◆ Data for this exercise

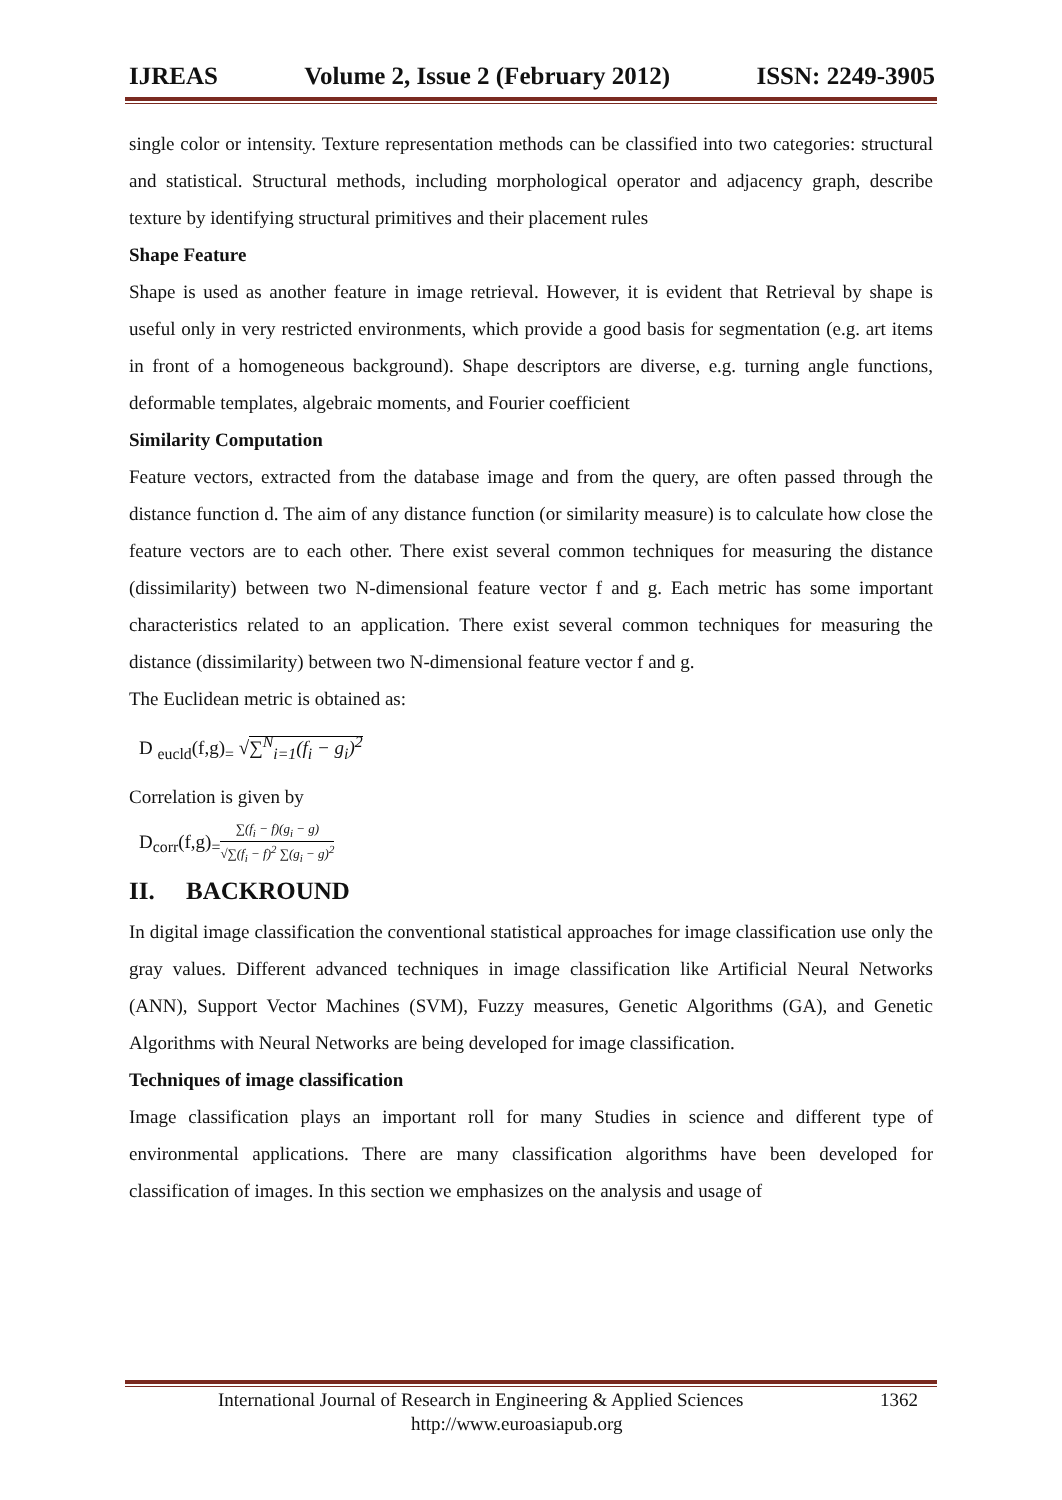IJREAS Volume 2, Issue 2 (February 2012) ISSN: 2249-3905
single color or intensity. Texture representation methods can be classified into two categories: structural and statistical. Structural methods, including morphological operator and adjacency graph, describe texture by identifying structural primitives and their placement rules
Shape Feature
Shape is used as another feature in image retrieval. However, it is evident that Retrieval by shape is useful only in very restricted environments, which provide a good basis for segmentation (e.g. art items in front of a homogeneous background). Shape descriptors are diverse, e.g. turning angle functions, deformable templates, algebraic moments, and Fourier coefficient
Similarity Computation
Feature vectors, extracted from the database image and from the query, are often passed through the distance function d. The aim of any distance function (or similarity measure) is to calculate how close the feature vectors are to each other. There exist several common techniques for measuring the distance (dissimilarity) between two N-dimensional feature vector f and g. Each metric has some important characteristics related to an application. There exist several common techniques for measuring the distance (dissimilarity) between two N-dimensional feature vector f and g.
The Euclidean metric is obtained as:
D <sub>eucld</sub>(f,g)<sub>=</sub> √∑<sup>N</sup><sub>i=1</sub>(f<sub>i</sub> − g<sub>i</sub>)<sup>2</sup>
Correlation is given by
D<sub>corr</sub>(f,g)<sub>=</sub>∑(f<sub>i</sub> − f)(g<sub>i</sub> − g) √∑(f<sub>i</sub> − f)<sup>2</sup> ∑(g<sub>i</sub> − g)<sup>2</sup>
II. BACKROUND
In digital image classification the conventional statistical approaches for image classification use only the gray values. Different advanced techniques in image classification like Artificial Neural Networks (ANN), Support Vector Machines (SVM), Fuzzy measures, Genetic Algorithms (GA), and Genetic Algorithms with Neural Networks are being developed for image classification.
Techniques of image classification
Image classification plays an important roll for many Studies in science and different type of environmental applications. There are many classification algorithms have been developed for classification of images. In this section we emphasizes on the analysis and usage of
International Journal of Research in Engineering & Applied Sciences 1362
http://www.euroasiapub.org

◆ Task objective
In the lines above, locate the string "Shape". Copy every line where it occurs.

◆ Exercise solution
Shape Feature
Shape is used as another feature in image retrieval. However, it is evident that Retrieval by shape is useful only in very restricted environments, which provide a good basis for segmentation (e.g. art items in front of a homogeneous background). Shape descriptors are diverse, e.g. turning angle functions, deformable templates, algebraic moments, and Fourier coefficient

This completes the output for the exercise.